ʻIntertextualityʼ is frequently banalized (comfortingly reclaimed as allusion or ʻthe study of sourcesʼ) or hyperbolized (the text is always a radical transformation of its pre-texts, always fundamentally fragmentary). Kristevaʼs neologism both builds on and transforms Bakhtinʼs dialogic, which in turn builds on and transforms Voloshinovʼs concepts of multiaccentual sign and verbal interaction. Voloshinovʼs critique of Romantic and ʻabstract-objectivistʼ models finds its counter in the multiaccentual sign which articulates a movement of convergence (users share the same language) and divergence (their social interests are differential, conflictual) in all language use: ʻdifferently oriented [class] accents intersect in every ideological signʼ. [7]

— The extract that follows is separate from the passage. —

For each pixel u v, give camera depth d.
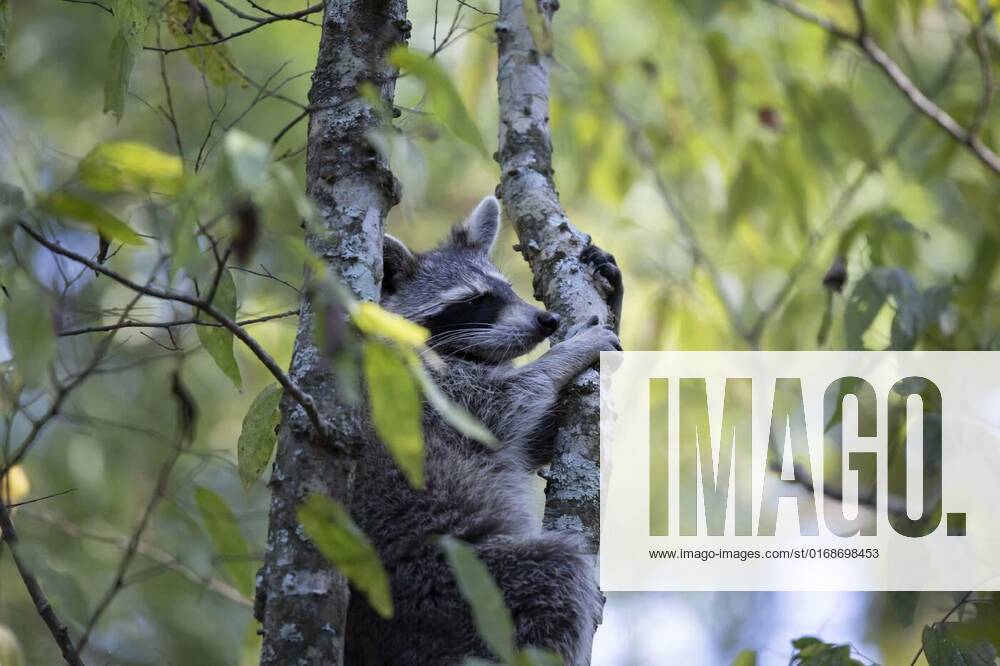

This movement is paralleled in the complex historical rhythms of verbal interaction: the ʻutteranceʼ (ʻhowever weighty in itselfʼ) is always part of a complex chain that responds to and anticipates (confirms and/or contests) others. Bakhtin retains and extends the problematic figuring of print as speech and sound (ʻpolyphonyʼ, ʻorchestrationʼ, ʻdouble-voiced discourseʼ), but also stabilizes and transforms the multiaccentual sign into an intersection of languages that instantiate the heteroglossia. [8] The dissonant dynamic of Voloshinovʼs model is reconfigured in the relations between heteroglossia and all the attempts to posit and enforce a unitary language. Working within the contradiction of language as both mine and the otherʼs, the dialogic word becomes the dynamic condition of language and meaning, always positioned between and participating in the relations between this particular use and others, previous and prospective. Kristeva draws out the full implications of the text as process and production (ʻproductivityʼ) and the role of a constitutive textual context. Her focus on the speaking subject – a psychic subject who is constituted in and against language – aligns subjectivity with textuality, as co-constitutive processes. Her first formulation of intertextuality in Le Texte du Roman marks a distinctive displacement of the dialogic, definitively formulating the speaking subject within the text and giving a new emphasis to the relations between textual practices. The text is a permutation of texts, no longer voices. [9] The fifteenthcentury proto-novel she discusses incorporates a wide range of texts and genres: moral precepts, Latin citations, epic and courtly love poetry, and blazons or street cries. These have particular meanings and values within the General Text (Culture), but their conjunction in a new space produces new meanings: texts and genres are permuted, resignified.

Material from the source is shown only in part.